WORK TASK: Could you return each line from the one bearing "9.1.6 Dolby Atmos Support" through the last line of the entries, exactly as it stands, with no pictures?

Dataset entries
★ ★ ★ ★

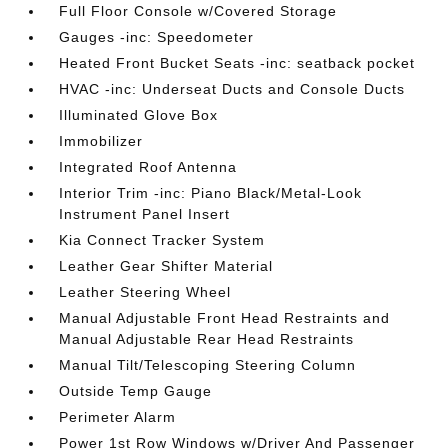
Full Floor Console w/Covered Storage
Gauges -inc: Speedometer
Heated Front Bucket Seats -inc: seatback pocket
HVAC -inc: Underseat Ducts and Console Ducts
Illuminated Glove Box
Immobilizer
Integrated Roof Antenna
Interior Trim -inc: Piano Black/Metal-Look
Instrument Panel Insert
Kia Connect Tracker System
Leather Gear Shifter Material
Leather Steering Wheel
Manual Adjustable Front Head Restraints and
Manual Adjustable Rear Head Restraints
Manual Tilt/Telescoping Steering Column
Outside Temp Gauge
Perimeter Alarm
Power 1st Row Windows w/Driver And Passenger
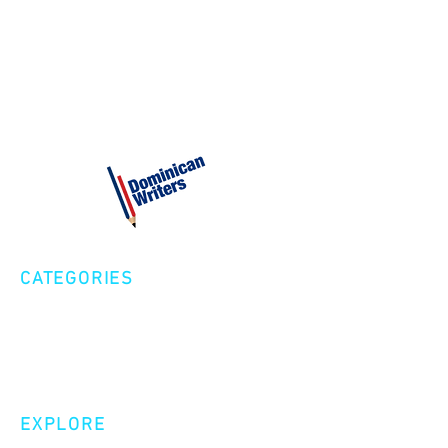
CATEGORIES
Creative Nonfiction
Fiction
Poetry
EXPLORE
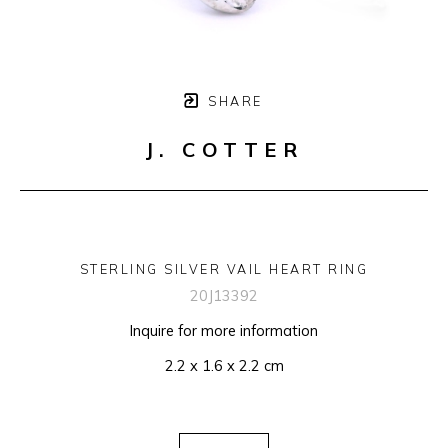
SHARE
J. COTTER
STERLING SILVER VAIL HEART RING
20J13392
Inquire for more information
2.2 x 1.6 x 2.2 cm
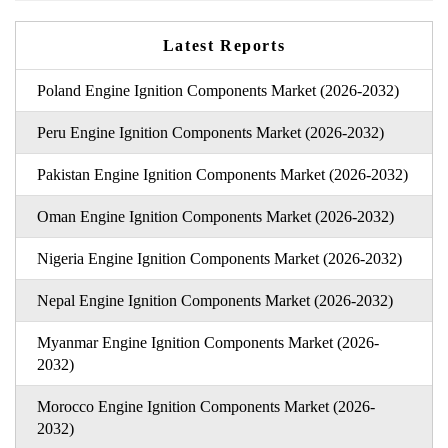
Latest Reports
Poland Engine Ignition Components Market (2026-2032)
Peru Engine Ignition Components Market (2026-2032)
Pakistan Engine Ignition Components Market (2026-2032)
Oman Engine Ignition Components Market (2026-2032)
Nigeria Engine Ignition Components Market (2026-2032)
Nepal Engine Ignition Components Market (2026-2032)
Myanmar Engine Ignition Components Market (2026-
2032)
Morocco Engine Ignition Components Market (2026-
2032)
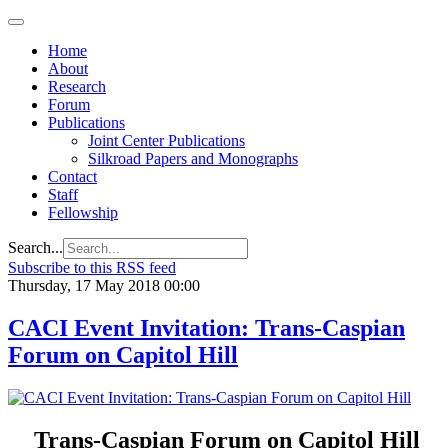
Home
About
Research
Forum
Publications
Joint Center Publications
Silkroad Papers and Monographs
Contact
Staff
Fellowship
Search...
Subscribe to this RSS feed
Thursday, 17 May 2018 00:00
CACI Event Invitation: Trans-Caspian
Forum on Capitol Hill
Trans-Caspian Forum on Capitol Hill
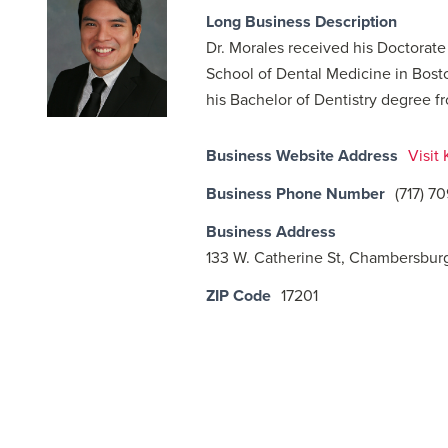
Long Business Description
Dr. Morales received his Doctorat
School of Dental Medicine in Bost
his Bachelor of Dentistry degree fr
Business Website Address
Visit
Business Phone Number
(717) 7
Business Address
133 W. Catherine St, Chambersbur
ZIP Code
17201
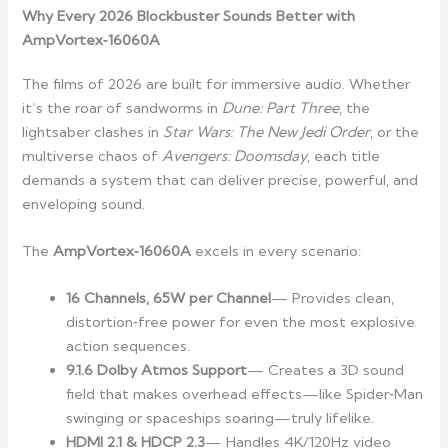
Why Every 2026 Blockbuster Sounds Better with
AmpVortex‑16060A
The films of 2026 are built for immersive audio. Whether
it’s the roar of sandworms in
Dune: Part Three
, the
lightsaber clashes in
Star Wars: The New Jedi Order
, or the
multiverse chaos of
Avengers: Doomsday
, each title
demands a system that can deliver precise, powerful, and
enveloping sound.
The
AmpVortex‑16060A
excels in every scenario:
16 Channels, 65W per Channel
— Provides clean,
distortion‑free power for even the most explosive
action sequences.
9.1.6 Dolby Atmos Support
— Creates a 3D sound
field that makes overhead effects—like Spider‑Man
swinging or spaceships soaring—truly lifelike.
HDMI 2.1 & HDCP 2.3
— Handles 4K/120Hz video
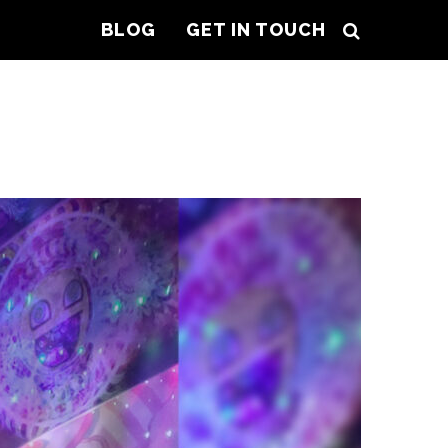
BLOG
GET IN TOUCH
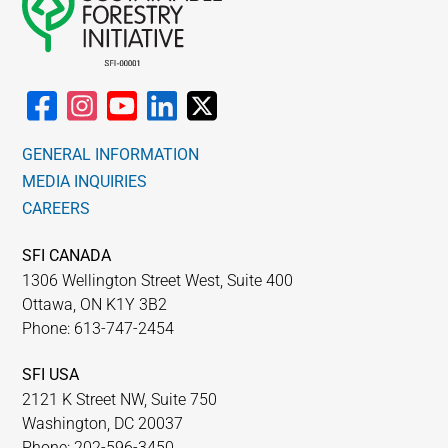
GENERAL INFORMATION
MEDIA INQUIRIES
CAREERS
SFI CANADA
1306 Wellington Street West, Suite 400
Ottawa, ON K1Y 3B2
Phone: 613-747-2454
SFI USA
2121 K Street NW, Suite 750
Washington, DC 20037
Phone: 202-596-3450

★ ★ ★ ★

ANSWER BELOW:
9.1.6 Dolby Atmos Support
— Creates a 3D sound
field that makes overhead effects—like Spider‑Man
swinging or spaceships soaring—truly lifelike.
HDMI 2.1 & HDCP 2.3
— Handles 4K/120Hz video
BLOG
GET IN TOUCH
GENERAL INFORMATION
MEDIA INQUIRIES
CAREERS
SFI CANADA
1306 Wellington Street West, Suite 400
Ottawa, ON K1Y 3B2
Phone: 613-747-2454
SFI USA
2121 K Street NW, Suite 750
Washington, DC 20037
Phone: 202-596-3450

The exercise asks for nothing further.